I was just told bye a friend he had seen dozens of fish going into a guys bucket.
I'm wondering how willing this village is to enforce the rules on this pond. I'm gonna stop and ask an officer next time I am there.
I would say in your case it depends on where you are. Ive often wondered if an how much the village police at Buckeye lake are involved with the fish and game part. And If Hoover would it be cpd? Or wpd?
I Like the idea of The #odnr because it sounds like the dispatcher will help in forwarding your call to who ever it needs to be to.


----------



## reyangelo (May 28, 2014)

Saugeyefisher said:


> I've been fishing a place that is privately owned bye a village. No metro park rangers,no columbus wildlife officers,only the local police department.
> It is a catch and release only pond that gets stocked yearly bye the village.
> I was just told bye a friend he had seen dozens of fish going into a guys bucket.
> I'm wondering how willing this village is to enforce the rules on this pond. I'm gonna stop and ask an officer next time I am there.
> ...


Saugeyefisher, regarding the Hoover section it gets sketchy because for instance there is one cross-section I frequent that has 3 PD jurisdictions (talk about complexity). I actually spoke to each of the jurisdiction reps at one point or another through the years. Each has indicated they are always willing to assist (as time/resources permit) and on occasion perform spot checks (drive thru or park at the parking lots) to at minimum show presence.

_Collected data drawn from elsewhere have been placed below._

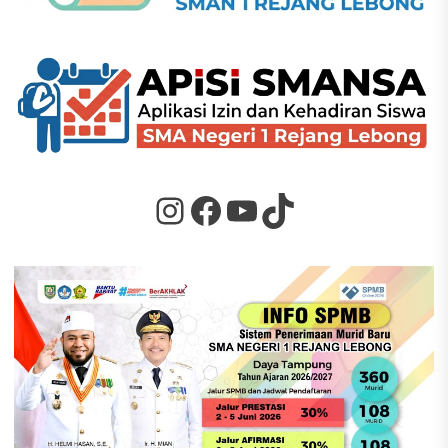
Instagram
Facebook
YouTube
TikTok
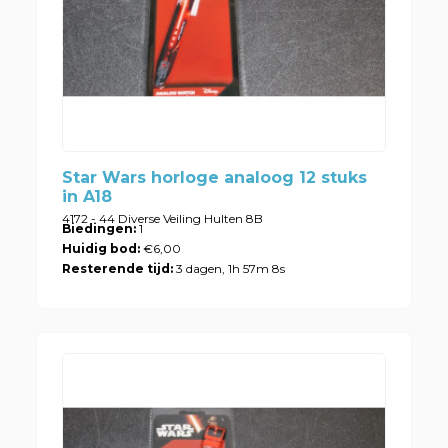
Star Wars horloge analoog 12 stuks
in A18
4172 - 44 Diverse Veiling Hulten 8B
Biedingen:
1
Huidig bod:
€6,00
Resterende tijd:
3 dagen, 1h 57m 8s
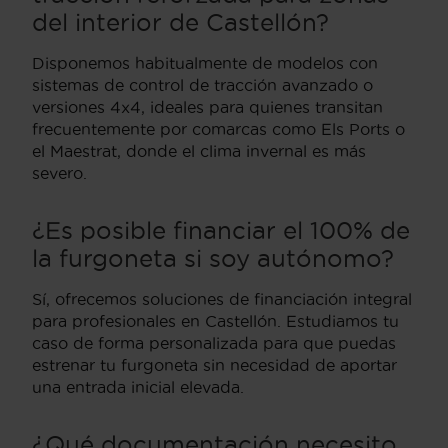
del interior de Castellón?
Disponemos habitualmente de modelos con
sistemas de control de tracción avanzado o
versiones 4x4, ideales para quienes transitan
frecuentemente por comarcas como Els Ports o
el Maestrat, donde el clima invernal es más
severo.
¿Es posible financiar el 100% de
la furgoneta si soy autónomo?
Sí, ofrecemos soluciones de financiación integral
para profesionales en Castellón. Estudiamos tu
caso de forma personalizada para que puedas
estrenar tu furgoneta sin necesidad de aportar
una entrada inicial elevada.
¿Qué documentación necesito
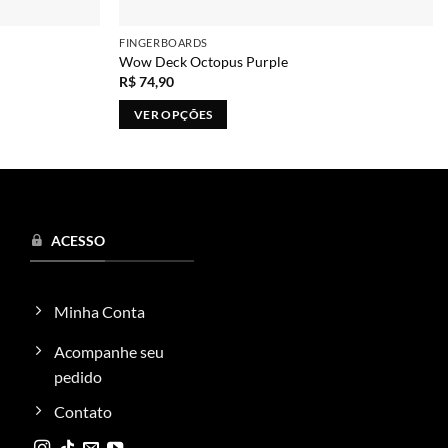
FINGERBOARDS
Wow Deck Octopus Purple
R$
74,90
VER OPÇÕES
Este
produto
tem
várias
variantes.
ACESSO
As
opções
podem
Minha Conta
ser
escolhidas
Acompanhe seu
na
pedido
página
Contato
do
produto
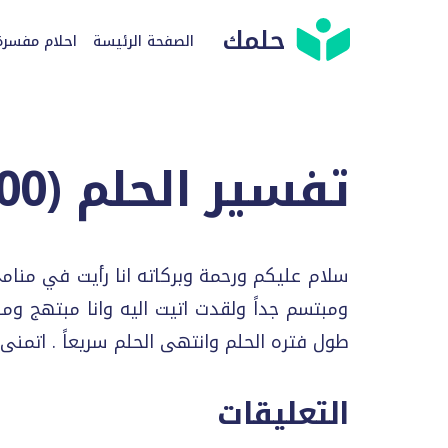
حلمك
الصفحة الرئيسة
احلام مفسرة
تفسير الحلم (
00
سلام عليكم ورحمة وبركاته انا رأيت في منام
ومبتسم جداً ولقدت اتيت اليه وانا مبتهج و
طول فتره الحلم وانتهى الحلم سريعاً . اتمنى 
التعليقات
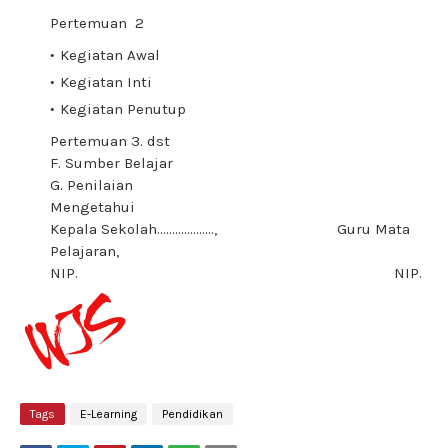
Pertemuan 2
Kegiatan Awal
Kegiatan Inti
Kegiatan Penutup
Pertemuan 3. dst
F. Sumber Belajar
G. Penilaian
Mengetahui
Kepala Sekolah………………., Guru Mata
Pelajaran,
NIP. NIP.
Tags
E-Learning
Pendidikan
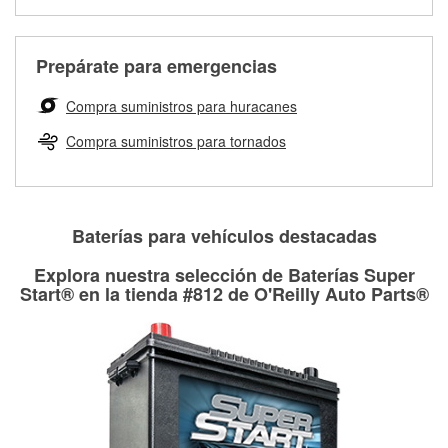
medirán tus tambores o discos para determinar si pueden
Más información sobre el Programa de Préstamo de
ser rectificados con seguridad. Si tus tambores o discos no
Herramientas de O'Reilly
pueden ser reutilizados, podemos ayudarte a encontrar las
Prepárate para emergencias
partes de reemplazo correctas para tu reparación.
Rectificación de tambores y discos de freno
Compra suministros para huracanes
Compra suministros para tornados
Baterías para vehículos destacadas
Explora nuestra selección de Baterías Super
Start® en la tienda #812 de O'Reilly Auto Parts®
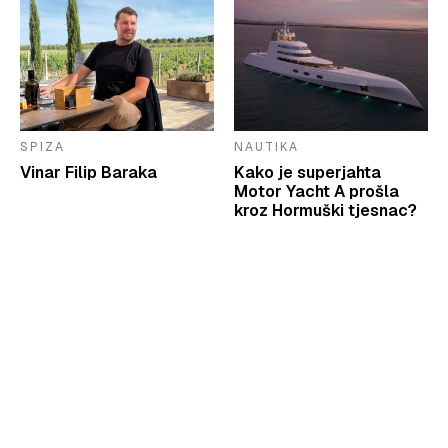
SPIZA
NAUTIKA
Vinar Filip Baraka
Kako je superjahta
Motor Yacht A prošla
kroz Hormuški tjesnac?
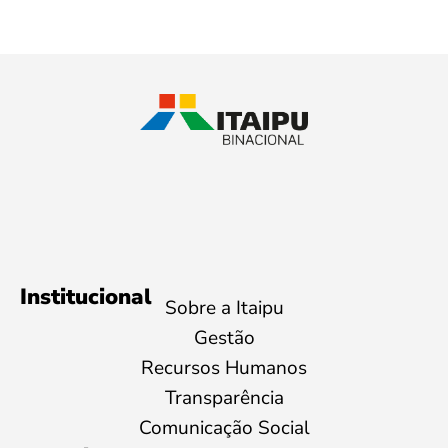
Institucional
Sobre a Itaipu
Gestão
Recursos Humanos
Transparência
Comunicação Social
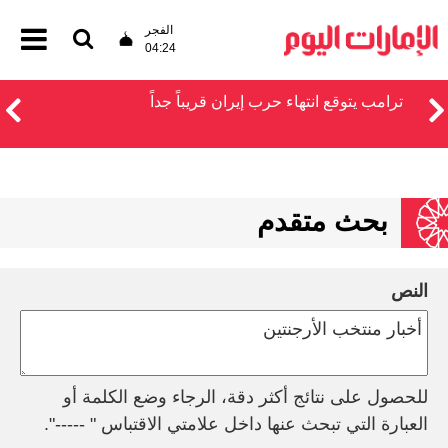
الفجر
04:24
ترامب يتوقع انتهاء حرب إيران قريباً جداً
بحث متقدم
النص
للحصول على نتائج أكثر دقة، الرجاء وضع الكلمة أو
العبارة التي تبحث عنها داخل علامتي الاقتباس " -----".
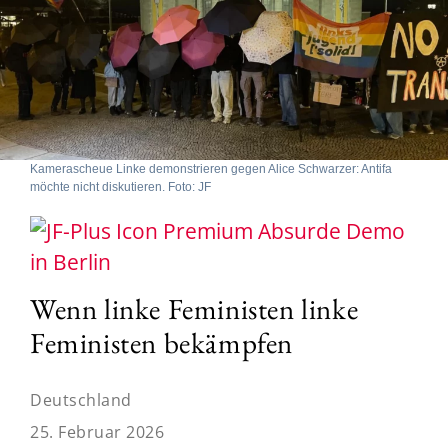
Kamerascheue Linke demonstrieren gegen Alice Schwarzer: Antifa
möchte nicht diskutieren. Foto: JF
Absurde Demo
in Berlin
Wenn linke Feministen linke
Feministen bekämpfen
Deutschland
25. Februar 2026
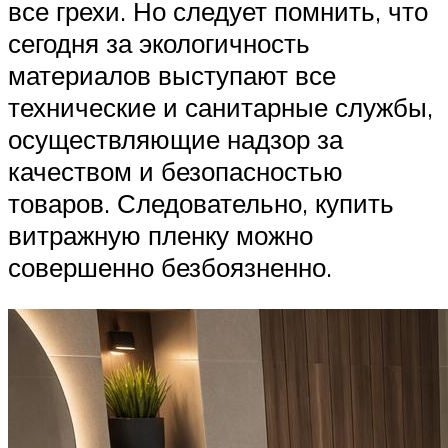
все грехи. Но следует помнить, что
сегодня за экологичность
материалов выступают все
технические и санитарные службы,
осуществляющие надзор за
качеством и безопасностью
товаров. Следовательно, купить
витражную пленку можно
совершенно безбоязненно.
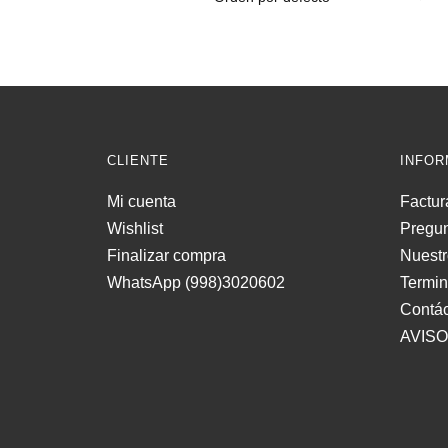
CLIENTE
INFOR
Mi cuenta
Factur
Wishlist
Pregun
Finalizar compra
Nuestr
WhatsApp (998)3020602
Termi
Contá
AVISO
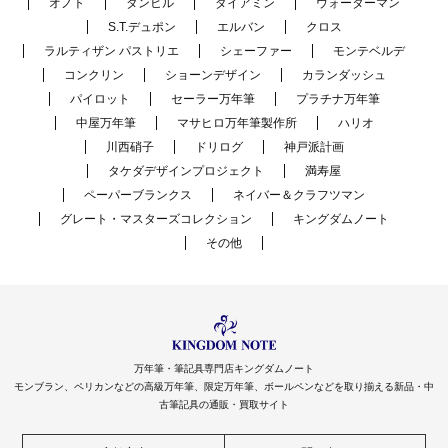
オノト
ダンヒル
ダイアミン
ウォーターマン
S.T.デュポン
エルバン
クロス
ラルティザン パストリエ
シェーファー
モンテベルデ
コンクリン
ショーンデザイン
カランダッシュ
パイロット
セーラー万年筆
プラチナ万年筆
中屋万年筆
マサヒロ万年筆製作所
ハリオ
川西硝子
ドリログ
神戸派計画
タケダデザインプロジェクト
満寿屋
ペーパーブランクス
ネイバー＆クラフツマン
グレート・マスターズコレクション
キングダムノート
その他
万年筆・筆記具専門店キングダムノート
モンブラン、ペリカンなどの高級万年筆、限定万年筆、ボールペンなどを取り揃える新品・中
古筆記具の通販・買取サイト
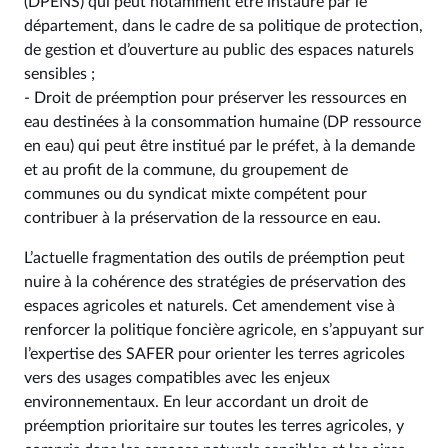
(DPENS) qui peut notamment être instauré par le
département, dans le cadre de sa politique de protection,
de gestion et d’ouverture au public des espaces naturels
sensibles ;
- Droit de préemption pour préserver les ressources en
eau destinées à la consommation humaine (DP ressource
en eau) qui peut être institué par le préfet, à la demande
et au profit de la commune, du groupement de
communes ou du syndicat mixte compétent pour
contribuer à la préservation de la ressource en eau.
L’actuelle fragmentation des outils de préemption peut
nuire à la cohérence des stratégies de préservation des
espaces agricoles et naturels. Cet amendement vise à
renforcer la politique foncière agricole, en s’appuyant sur
l’expertise des SAFER pour orienter les terres agricoles
vers des usages compatibles avec les enjeux
environnementaux. En leur accordant un droit de
préemption prioritaire sur toutes les terres agricoles, y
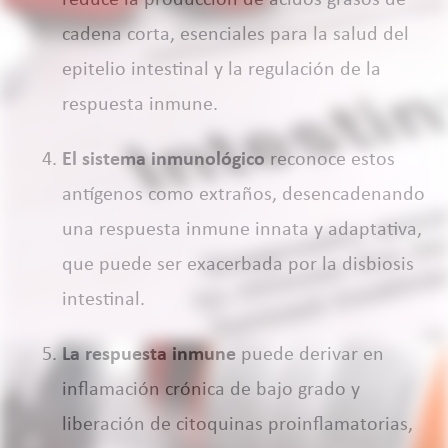
reduce la producción de ácidos grasos de
cadena corta, esenciales para la salud del
epitelio intestinal y la regulación de la
respuesta inmune.
El sistema inmunológico
reconoce estos
antígenos como extraños, desencadenando
una respuesta inmune innata y adaptativa,
que puede ser exacerbada por la disbiosis
intestinal.
La respuesta inmune
puede derivar en
inflamación crónica de bajo grado y
liberación de citoquinas proinflamatorias,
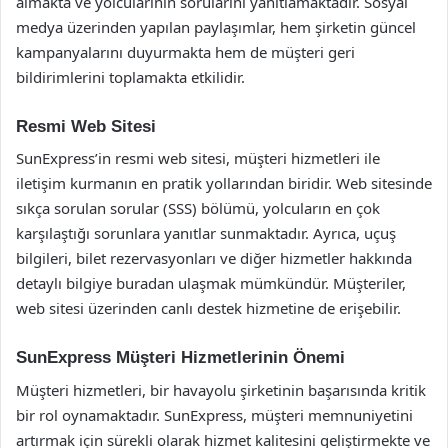
almakta ve yolcularının sorularını yanıtlamaktadır. Sosyal
medya üzerinden yapılan paylaşımlar, hem şirketin güncel
kampanyalarını duyurmakta hem de müşteri geri
bildirimlerini toplamakta etkilidir.
Resmi Web Sitesi
SunExpress’in resmi web sitesi, müşteri hizmetleri ile
iletişim kurmanın en pratik yollarından biridir. Web sitesinde
sıkça sorulan sorular (SSS) bölümü, yolcuların en çok
karşılaştığı sorunlara yanıtlar sunmaktadır. Ayrıca, uçuş
bilgileri, bilet rezervasyonları ve diğer hizmetler hakkında
detaylı bilgiye buradan ulaşmak mümkündür. Müşteriler,
web sitesi üzerinden canlı destek hizmetine de erişebilir.
SunExpress Müşteri Hizmetlerinin Önemi
Müşteri hizmetleri, bir havayolu şirketinin başarısında kritik
bir rol oynamaktadır. SunExpress, müşteri memnuniyetini
artırmak için sürekli olarak hizmet kalitesini geliştirmekte ve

I was checked a couple years ago by one local PD around 0200ET (legally, no car is allowed to be parked in certain areas at Hoover unless it belongs to a person actively fishing). They had seen me around plenty of times, but for this instance I just bought my Subaru Outback and they didn't recognize the vehicle. I am always welcome some type of authority spot checking, including for vehicle safety.

Like I mentioned (for Hoover at least), PD folks do make an effort to assist when possible, but this is an addition to all the other duties they perform as PD to their respective community. In parallel, at least at Hoover I have notice some ranger/wo presence on certain instances. I go to Buckeye, Alum, and other lakes nearby and on occasion I do see someone. Couple weeks back I actually was approached by ranger on a Northeast creek, didn't ask for anything. Just wanted to make sure I was safe and got my fishing report.

I'd just say, keep trying if the situation warrants (like safety reasons or someone cast netting fish).


----------